(Material supplied)

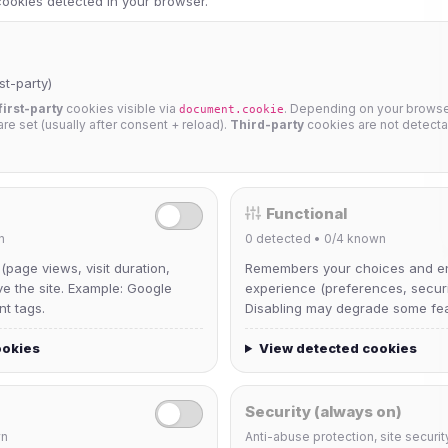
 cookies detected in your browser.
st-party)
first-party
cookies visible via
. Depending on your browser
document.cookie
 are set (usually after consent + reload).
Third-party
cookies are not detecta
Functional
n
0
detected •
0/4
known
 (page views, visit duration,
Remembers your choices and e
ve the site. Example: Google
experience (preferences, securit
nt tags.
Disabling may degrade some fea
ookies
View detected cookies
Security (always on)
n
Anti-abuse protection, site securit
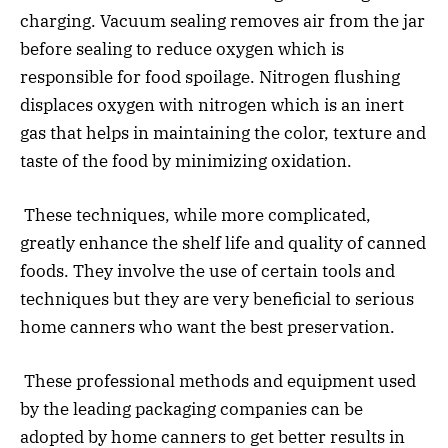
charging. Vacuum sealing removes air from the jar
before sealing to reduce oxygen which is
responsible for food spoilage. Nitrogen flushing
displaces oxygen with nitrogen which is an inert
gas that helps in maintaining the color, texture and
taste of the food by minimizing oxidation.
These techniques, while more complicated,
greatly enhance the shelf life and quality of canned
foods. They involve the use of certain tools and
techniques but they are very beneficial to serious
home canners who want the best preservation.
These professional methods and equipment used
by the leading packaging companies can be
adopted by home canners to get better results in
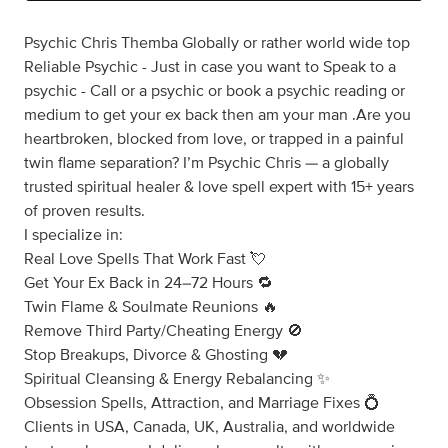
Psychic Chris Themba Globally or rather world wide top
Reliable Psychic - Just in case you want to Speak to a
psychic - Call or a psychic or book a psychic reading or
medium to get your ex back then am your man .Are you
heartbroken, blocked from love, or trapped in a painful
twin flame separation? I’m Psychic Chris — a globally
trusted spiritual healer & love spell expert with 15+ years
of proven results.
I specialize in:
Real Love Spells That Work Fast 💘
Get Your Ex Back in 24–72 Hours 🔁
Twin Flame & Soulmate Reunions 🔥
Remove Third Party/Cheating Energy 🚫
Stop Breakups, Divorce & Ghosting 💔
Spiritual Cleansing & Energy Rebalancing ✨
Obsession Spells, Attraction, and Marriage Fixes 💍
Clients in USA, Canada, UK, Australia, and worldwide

(End Material supplied)

__Work request__. Copy out every line of text from all three items above, word for word and in the same order. Leave out the pictures.

__Solution__.
 cookies detected in your browser.
st-party)
first-party
cookies visible via
. Depending on your browser
document.cookie
 are set (usually after consent + reload).
Third-party
cookies are not detecta
Functional
n
0
detected •
0/4
known
 (page views, visit duration,
Remembers your choices and e
ve the site. Example: Google
experience (preferences, securit
nt tags.
Disabling may degrade some fea
ookies
View detected cookies
Security (always on)
n
Anti-abuse protection, site securit
charging. Vacuum sealing removes air from the jar
before sealing to reduce oxygen which is
responsible for food spoilage. Nitrogen flushing
displaces oxygen with nitrogen which is an inert
gas that helps in maintaining the color, texture and
taste of the food by minimizing oxidation.
These techniques, while more complicated,
greatly enhance the shelf life and quality of canned
foods. They involve the use of certain tools and
techniques but they are very beneficial to serious
home canners who want the best preservation.
These professional methods and equipment used
by the leading packaging companies can be
adopted by home canners to get better results in
Psychic Chris Themba Globally or rather world wide top
Reliable Psychic - Just in case you want to Speak to a
psychic - Call or a psychic or book a psychic reading or
medium to get your ex back then am your man .Are you
heartbroken, blocked from love, or trapped in a painful
twin flame separation? I’m Psychic Chris — a globally
trusted spiritual healer & love spell expert with 15+ years
of proven results.
I specialize in:
Real Love Spells That Work Fast 💘
Get Your Ex Back in 24–72 Hours 🔁
Twin Flame & Soulmate Reunions 🔥
Remove Third Party/Cheating Energy 🚫
Stop Breakups, Divorce & Ghosting 💔
Spiritual Cleansing & Energy Rebalancing ✨
Obsession Spells, Attraction, and Marriage Fixes 💍
Clients in USA, Canada, UK, Australia, and worldwide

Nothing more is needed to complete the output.